We seem to have a number of problems.
1) Simply, we're out of RAM. We have been for awhile, but now Linux is trying to do lots of silly things like sending a full gig to swap and then panicking while every site I run basically dies as it tries to swap what it needs back in but can't because it really likes to keep about 10% free just in case because.
I -think- I've temporarily solved that issue by restarting most of our server's services (and then because of #3, reboot the server anyway : /). But this is just going to get worse, and more frequent, until we get more RAM. I'll be posting an announcement about this here and on Blue Moon soon.

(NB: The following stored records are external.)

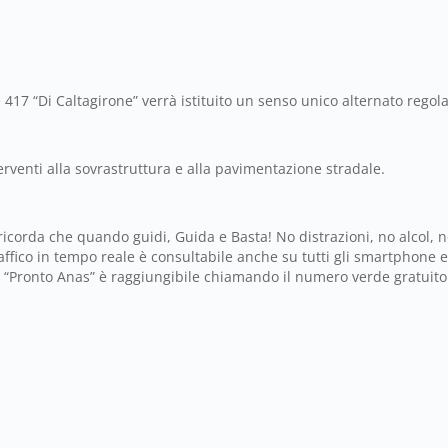
le 417 “Di Caltagirone” verrà istituito un senso unico alternato reg
erventi alla sovrastruttura e alla pavimentazione stradale.
ricorda che quando guidi, Guida e Basta! No distrazioni, no alcol, no
ffico in tempo reale è consultabile anche su tutti gli smartphone e i
enti “Pronto Anas” è raggiungibile chiamando il numero verde gratuit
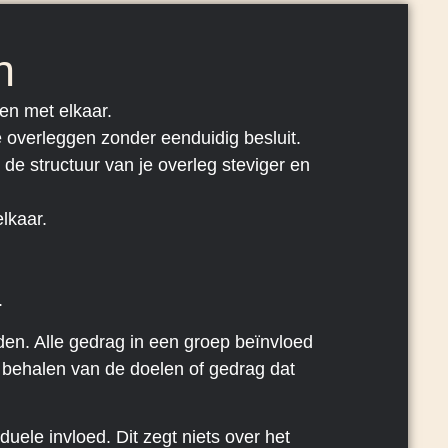
n
en met elkaar.
ie overleggen zonder eenduidig besluit.
n de structuur van je overleg steviger en
elkaar.
.
den. Alle gedrag in een groep beïnvloed
et behalen van de doelen of gedrag dat
duele invloed. Dit zegt niets over het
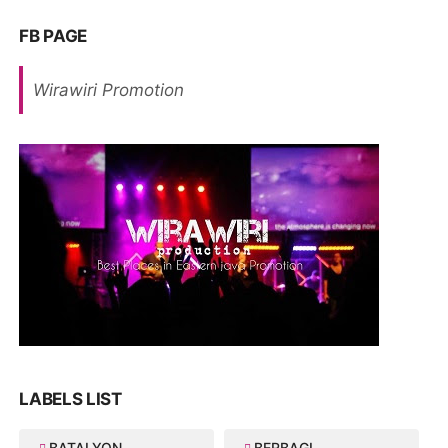
FB PAGE
Wirawiri Promotion
LABELS LIST
BATALYON
BERBAGI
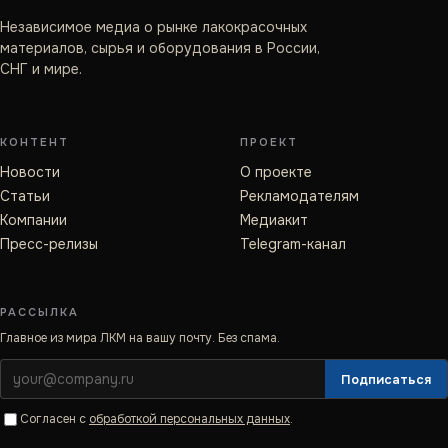
Независимое медиа о рынке лакокрасочных
материалов, сырья и оборудования в России,
СНГ и мире.
КОНТЕНТ
ПРОЕКТ
Новости
О проекте
Статьи
Рекламодателям
Компании
Медиакит
Пресс-релизы
Telegram-канал
РАССЫЛКА
Главное из мира ЛКМ на вашу почту. Без спама.
Подписаться
Согласен с
обработкой персональных данных
.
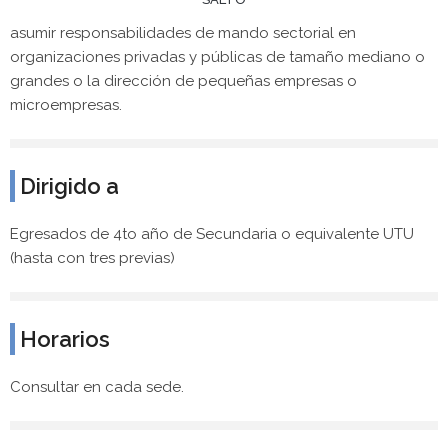
completa y actualizada sobre sólidas bases técnicas para
asumir responsabilidades de mando sectorial en
organizaciones privadas y públicas de tamaño mediano o
grandes o la dirección de pequeñas empresas o
microempresas.
Dirigido a
Egresados de 4to año de Secundaria o equivalente UTU
(hasta con tres previas)
Horarios
Consultar en cada sede.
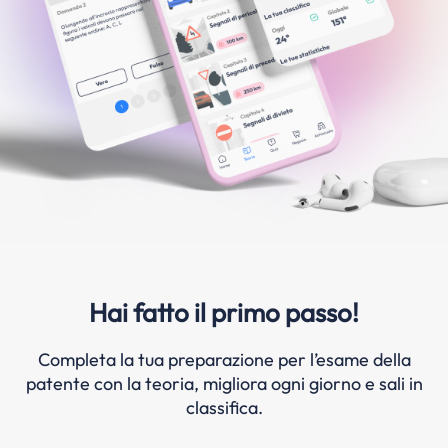
Hai fatto il primo passo!
Completa la tua preparazione per l’esame della
patente con la teoria, migliora ogni giorno e sali in
classifica.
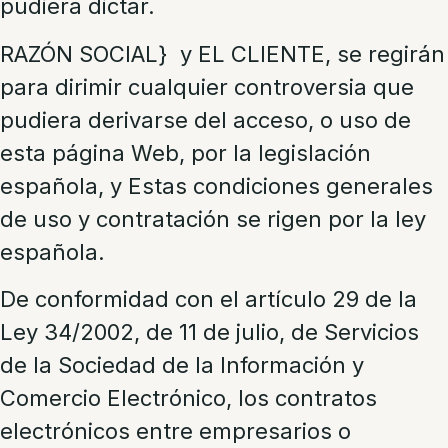
pudiera dictar.
RAZÓN SOCIAL} y EL CLIENTE, se regirán
para dirimir cualquier controversia que
pudiera derivarse del acceso, o uso de
esta página Web, por la legislación
española, y Estas condiciones generales
de uso y contratación se rigen por la ley
española.
De conformidad con el artículo 29 de la
Ley 34/2002, de 11 de julio, de Servicios
de la Sociedad de la Información y
Comercio Electrónico, los contratos
electrónicos entre empresarios o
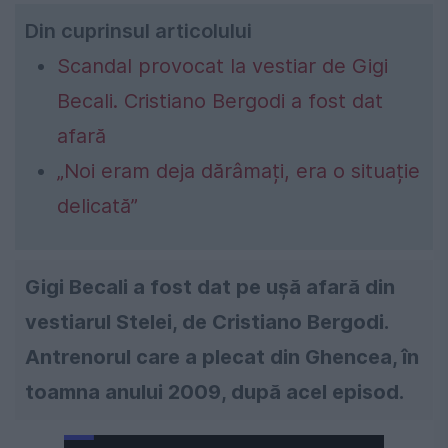
Din cuprinsul articolului
Scandal provocat la vestiar de Gigi
Becali. Cristiano Bergodi a fost dat
afară
„Noi eram deja dărâmați, era o situație
delicată”
Gigi Becali a fost dat pe ușă afară din
vestiarul Stelei, de Cristiano Bergodi.
Antrenorul care a plecat din Ghencea, în
toamna anului 2009, după acel episod.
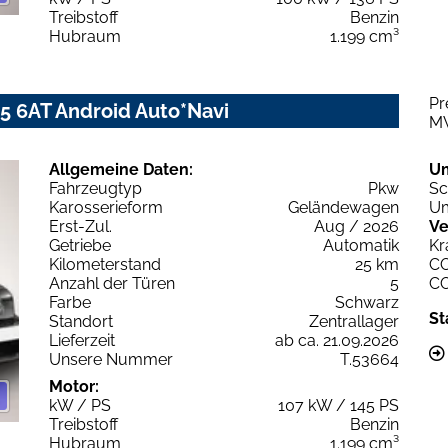
Treibstoff
Benzin
Hubraum
1.199 cm³
Pr
45 6AT Android Auto*Navi
M
Allgemeine Daten:
U
Fahrzeugtyp
Pkw
Sc
Karosserieform
Geländewagen
Um
Erst-Zul.
Aug / 2026
Ve
Getriebe
Automatik
Kr
Kilometerstand
25 km
C
Anzahl der Türen
5
C
Farbe
Schwarz
St
Standort
Zentrallager
Lieferzeit
ab ca. 21.09.2026
Unsere Nummer
T.53664
Motor:
kW / PS
107 kW / 145 PS
Treibstoff
Benzin
Hubraum
1.199 cm³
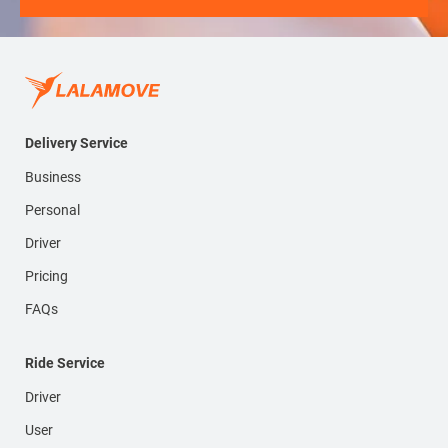
Delivery Service
Business
Personal
Driver
Pricing
FAQs
Ride Service
Driver
User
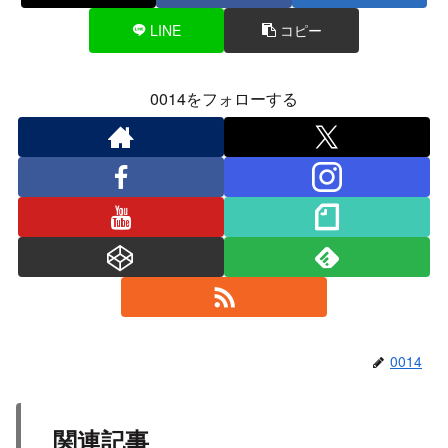
LINE
コピー
0014をフォローする
0014
関連記事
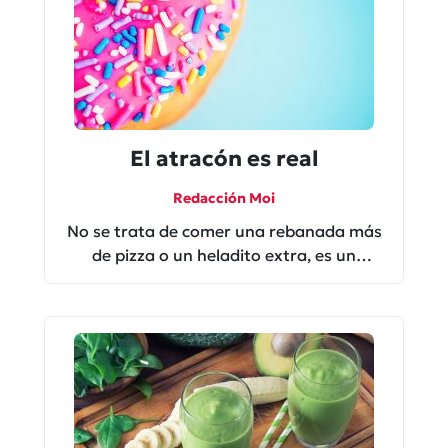
El atracón es real
Redacción Moi
No se trata de comer una rebanada más
de pizza o un heladito extra, es un
problema serio que refleja una lucha
interna en donde, siempre, gana la
compulsión.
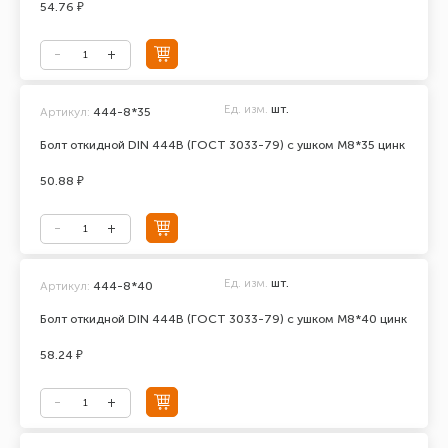
54.76 ₽
Ед. изм.
шт.
Артикул:
444-8*35
Болт откидной DIN 444В (ГОСТ 3033-79) с ушком М8*35 цинк
50.88 ₽
Ед. изм.
шт.
Артикул:
444-8*40
Болт откидной DIN 444В (ГОСТ 3033-79) с ушком М8*40 цинк
58.24 ₽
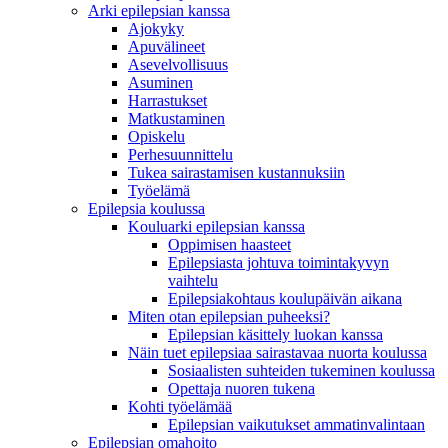
Arki epilepsian kanssa
Ajokyky
Apuvälineet
Asevelvollisuus
Asuminen
Harrastukset
Matkustaminen
Opiskelu
Perhesuunnittelu
Tukea sairastamisen kustannuksiin
Työelämä
Epilepsia koulussa
Kouluarki epilepsian kanssa
Oppimisen haasteet
Epilepsiasta johtuva toimintakyvyn
vaihtelu
Epilepsiakohtaus koulupäivän aikana
Miten otan epilepsian puheeksi?
Epilepsian käsittely luokan kanssa
Näin tuet epilepsiaa sairastavaa nuorta koulussa
Sosiaalisten suhteiden tukeminen koulussa
Opettaja nuoren tukena
Kohti työelämää
Epilepsian vaikutukset ammatinvalintaan
Epilepsian omahoito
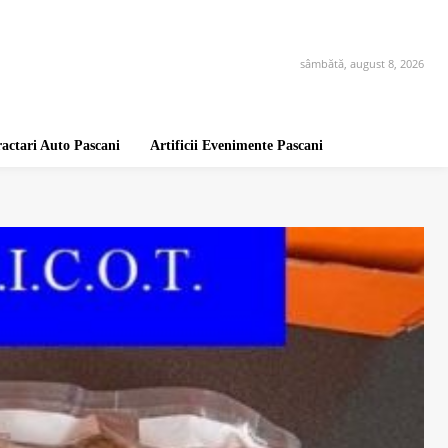
sâmbătă, august 8, 2026
ractari Auto Pascani
Artificii Evenimente Pascani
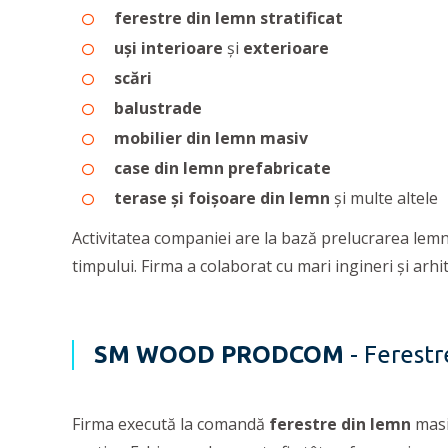
ferestre din lemn stratificat
uși interioare
și
exterioare
scări
balustrade
mobilier din lemn masiv
case din lemn prefabricate
terase și foișoare din lemn
și multe altele
Activitatea companiei are la bază prelucrarea lemnu
timpului. Firma a colaborat cu mari ingineri şi arhi
SM WOOD PRODCOM
- Ferestr
Firma execută la comandă
ferestre din lemn
masiv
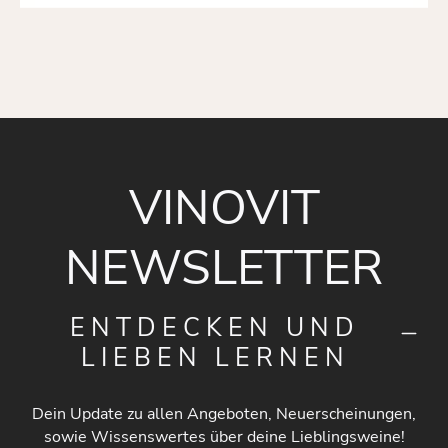
VINOVIT
NEWSLETTER
ENTDECKEN UND
LIEBEN LERNEN
Dein Update zu allen Angeboten, Neuerscheinungen,
sowie Wissenswertes über deine Lieblingsweine!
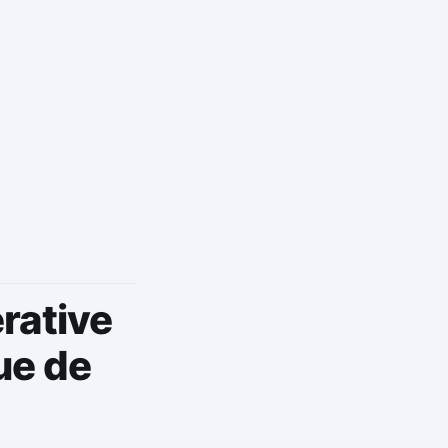
rative
ue de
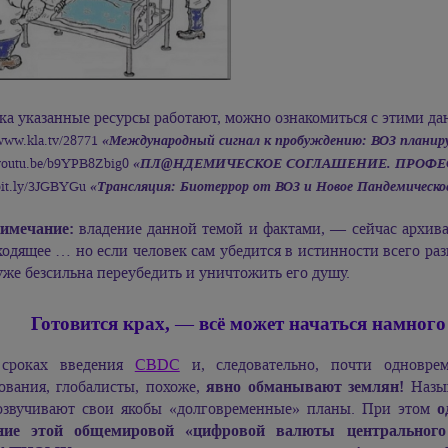
ка указанные ресурсы работают, можно ознакомиться с этими д
/www.kla.tv/28771
«Международный сигнал к пробуждению: ВОЗ планиру
/youtu.be/b9YPB8Zbig0
«ПЛ@НДЕМИЧЕСКОЕ СОГЛАШЕНИЕ. ПРОФЕССО
/bit.ly/3JGBYGu
«Трансляция: Биотеррор от ВОЗ и Новое Пандемическо
имечание:
владение данной темой и фактами, — сейчас архива
одящее … но если человек сам убедится в истинности всего ра
уже безсильна переубедить и уничтожить его душу.
Готовится крах, — всё может начаться намного
сроках введения
CBDC
и, следовательно, почти одноврем
ования, глобалисты, похоже,
явно обманывают землян!
Назыв
, озвучивают свои якобы «долговременные» планы. При этом
о
ние этой общемировой «цифровой валюты центрального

2) Our I/O situation could be better on its own.
- I should have run the mailserver off the slave server from the beginning.
- I should never have used a RAID. At all.
Regrets : /
I could setup another server 'properly' fairly cheaply (a few hundred), though Elliquiy would go down a couple of times. An SSD would be a far more dramatic improvement, but they are expensive, and I don't want to go that route until Wheezy (next version of the Linux distro I use) is stable.
3) Something else is causing random load spikes and I honestly have no idea what. Some of it, I know, is measures I took to help correct the first issue, but that isn't all of it. There are about a thousand connections to E and other sites I run open at any one time, but the server can and has handled a hundred times that in load testing. File descriptors are a similar story. It's also possible that after 200 days other things happened causing Linux to slowly degrade. 200 days is a long time to be serving millions of pageviews and handling tens of millions of database calls per day.
I just rebooted the server. If that doesn't solve #3 here (besides what I know I caused to mitigate the above) we have Problems : /
- So far, so good, though. A few seemingly random mysterious issues no longer exist. Which is good, when it comes to computers >_> Rebooting still bad : / E-penis size is measured in server uptime.
4) We do occasionally top out CPU usage, but this is incidental and extremely momentary. With the AJAX chat off of E, we tend to peak at about 50% usage.
- Getting another CPU might allow us to turn the AJAX chat back on again, but with our RAM situation so fragile I'd like to get that taken care of, first - or alongside it.